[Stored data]
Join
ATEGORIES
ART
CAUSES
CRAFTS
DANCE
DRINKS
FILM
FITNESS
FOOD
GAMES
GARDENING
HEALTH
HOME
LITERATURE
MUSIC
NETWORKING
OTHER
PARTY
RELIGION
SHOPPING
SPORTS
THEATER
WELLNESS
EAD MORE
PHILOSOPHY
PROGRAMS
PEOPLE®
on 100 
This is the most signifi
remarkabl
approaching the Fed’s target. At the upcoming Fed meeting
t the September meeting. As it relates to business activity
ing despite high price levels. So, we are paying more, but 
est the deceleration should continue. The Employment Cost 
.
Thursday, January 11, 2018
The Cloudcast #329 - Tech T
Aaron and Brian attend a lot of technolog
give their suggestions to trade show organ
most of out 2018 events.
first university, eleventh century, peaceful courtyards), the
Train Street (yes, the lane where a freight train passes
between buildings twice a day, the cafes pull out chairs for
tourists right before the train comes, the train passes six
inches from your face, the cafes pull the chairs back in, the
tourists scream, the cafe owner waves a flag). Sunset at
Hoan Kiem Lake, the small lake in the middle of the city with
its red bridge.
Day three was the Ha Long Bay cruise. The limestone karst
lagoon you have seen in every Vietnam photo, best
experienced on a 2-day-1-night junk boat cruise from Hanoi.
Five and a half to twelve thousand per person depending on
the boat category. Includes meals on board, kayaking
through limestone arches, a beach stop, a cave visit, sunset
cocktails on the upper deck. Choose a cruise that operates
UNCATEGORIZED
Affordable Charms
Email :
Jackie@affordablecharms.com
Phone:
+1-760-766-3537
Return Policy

#### Problem description:
Can you copy out all the records again, swapping every "cruise" for "voyage" and leaving everything else unchanged?

#### Answer to this task:
Join
ATEGORIES
ART
CAUSES
CRAFTS
DANCE
DRINKS
FILM
FITNESS
FOOD
GAMES
GARDENING
HEALTH
HOME
LITERATURE
MUSIC
NETWORKING
OTHER
PARTY
RELIGION
SHOPPING
SPORTS
THEATER
WELLNESS
EAD MORE
PHILOSOPHY
PROGRAMS
PEOPLE®
on 100 
This is the most signifi
remarkabl
approaching the Fed’s target. At the upcoming Fed meeting
t the September meeting. As it relates to business activity
ing despite high price levels. So, we are paying more, but 
est the deceleration should continue. The Employment Cost 
.
Thursday, January 11, 2018
The Cloudcast #329 - Tech T
Aaron and Brian attend a lot of technolog
give their suggestions to trade show organ
most of out 2018 events.
first university, eleventh century, peaceful courtyards), the
Train Street (yes, the lane where a freight train passes
between buildings twice a day, the cafes pull out chairs for
tourists right before the train comes, the train passes six
inches from your face, the cafes pull the chairs back in, the
tourists scream, the cafe owner waves a flag). Sunset at
Hoan Kiem Lake, the small lake in the middle of the city with
its red bridge.
Day three was the Ha Long Bay voyage. The limestone karst
lagoon you have seen in every Vietnam photo, best
experienced on a 2-day-1-night junk boat voyage from Hanoi.
Five and a half to twelve thousand per person depending on
the boat category. Includes meals on board, kayaking
through limestone arches, a beach stop, a cave visit, sunset
cocktails on the upper deck. Choose a voyage that operates
UNCATEGORIZED
Affordable Charms
Email :
Jackie@affordablecharms.com
Phone:
+1-760-766-3537
Return Policy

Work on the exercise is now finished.